### Data shown ###

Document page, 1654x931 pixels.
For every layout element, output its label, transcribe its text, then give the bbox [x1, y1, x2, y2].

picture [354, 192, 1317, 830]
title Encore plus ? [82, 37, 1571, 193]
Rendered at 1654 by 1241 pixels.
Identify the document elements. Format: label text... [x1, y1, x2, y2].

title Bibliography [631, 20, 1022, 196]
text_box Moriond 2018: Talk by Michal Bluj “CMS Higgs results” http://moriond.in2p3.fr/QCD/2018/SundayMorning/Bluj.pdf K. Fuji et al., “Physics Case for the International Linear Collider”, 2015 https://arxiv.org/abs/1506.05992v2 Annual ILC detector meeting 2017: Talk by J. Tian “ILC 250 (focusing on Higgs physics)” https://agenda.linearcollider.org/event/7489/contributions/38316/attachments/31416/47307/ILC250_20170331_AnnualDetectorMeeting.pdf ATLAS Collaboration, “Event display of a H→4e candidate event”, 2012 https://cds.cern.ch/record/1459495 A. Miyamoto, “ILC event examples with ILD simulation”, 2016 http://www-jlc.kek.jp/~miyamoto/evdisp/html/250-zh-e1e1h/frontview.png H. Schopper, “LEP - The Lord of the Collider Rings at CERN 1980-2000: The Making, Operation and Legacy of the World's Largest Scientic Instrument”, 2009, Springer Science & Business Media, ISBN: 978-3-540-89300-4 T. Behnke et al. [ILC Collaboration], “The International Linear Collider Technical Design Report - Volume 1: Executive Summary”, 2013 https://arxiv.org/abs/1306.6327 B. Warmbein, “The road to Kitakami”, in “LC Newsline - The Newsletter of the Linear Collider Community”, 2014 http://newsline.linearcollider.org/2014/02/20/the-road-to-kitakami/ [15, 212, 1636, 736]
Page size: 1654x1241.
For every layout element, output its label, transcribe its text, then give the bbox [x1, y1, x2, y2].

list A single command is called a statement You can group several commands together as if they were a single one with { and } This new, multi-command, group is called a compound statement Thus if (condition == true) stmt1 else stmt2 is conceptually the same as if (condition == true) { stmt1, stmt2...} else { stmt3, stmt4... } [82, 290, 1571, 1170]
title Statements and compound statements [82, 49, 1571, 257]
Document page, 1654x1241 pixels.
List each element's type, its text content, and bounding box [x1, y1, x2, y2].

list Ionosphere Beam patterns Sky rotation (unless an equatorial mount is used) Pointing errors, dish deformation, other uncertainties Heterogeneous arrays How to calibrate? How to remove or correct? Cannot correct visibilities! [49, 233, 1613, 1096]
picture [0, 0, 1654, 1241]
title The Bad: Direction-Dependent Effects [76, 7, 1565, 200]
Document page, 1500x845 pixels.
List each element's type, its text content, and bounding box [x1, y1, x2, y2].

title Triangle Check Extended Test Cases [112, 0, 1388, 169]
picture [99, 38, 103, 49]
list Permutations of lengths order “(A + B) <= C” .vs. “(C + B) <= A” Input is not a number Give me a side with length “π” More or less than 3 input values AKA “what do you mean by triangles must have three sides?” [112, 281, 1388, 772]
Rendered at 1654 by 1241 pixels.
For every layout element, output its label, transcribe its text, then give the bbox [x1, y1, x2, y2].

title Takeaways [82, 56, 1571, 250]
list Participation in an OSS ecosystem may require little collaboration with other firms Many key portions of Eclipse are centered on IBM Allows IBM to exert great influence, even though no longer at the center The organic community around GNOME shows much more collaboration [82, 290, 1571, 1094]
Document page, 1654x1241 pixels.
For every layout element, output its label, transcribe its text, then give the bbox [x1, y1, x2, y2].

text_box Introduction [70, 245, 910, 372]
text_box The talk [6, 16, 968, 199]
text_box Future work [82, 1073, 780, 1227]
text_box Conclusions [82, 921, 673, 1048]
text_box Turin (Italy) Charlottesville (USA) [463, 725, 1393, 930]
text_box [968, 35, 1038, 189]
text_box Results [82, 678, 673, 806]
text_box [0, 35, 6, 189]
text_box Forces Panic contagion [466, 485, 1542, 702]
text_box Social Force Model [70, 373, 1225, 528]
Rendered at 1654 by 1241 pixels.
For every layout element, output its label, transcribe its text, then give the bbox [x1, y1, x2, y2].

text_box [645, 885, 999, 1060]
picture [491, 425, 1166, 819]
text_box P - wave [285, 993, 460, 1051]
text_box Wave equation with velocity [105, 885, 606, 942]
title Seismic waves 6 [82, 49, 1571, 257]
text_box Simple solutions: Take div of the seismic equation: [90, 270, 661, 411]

###

Convert the records above, from the first line through the line containing "title Encore plus ? [82, 37, 1571, 193]" (both lines included), into a Markdown table with the columns Row and Line. Number each row and omit blank lines.

== Final result ==
| Row | Line |
|---|---|
| 1 | Document page, 1654x931 pixels. |
| 2 | For every layout element, output its label, transcribe its text, then give the bbox [x1, y1, x2, y2]. |
| 3 | picture [354, 192, 1317, 830] |
| 4 | title Encore plus ? [82, 37, 1571, 193] |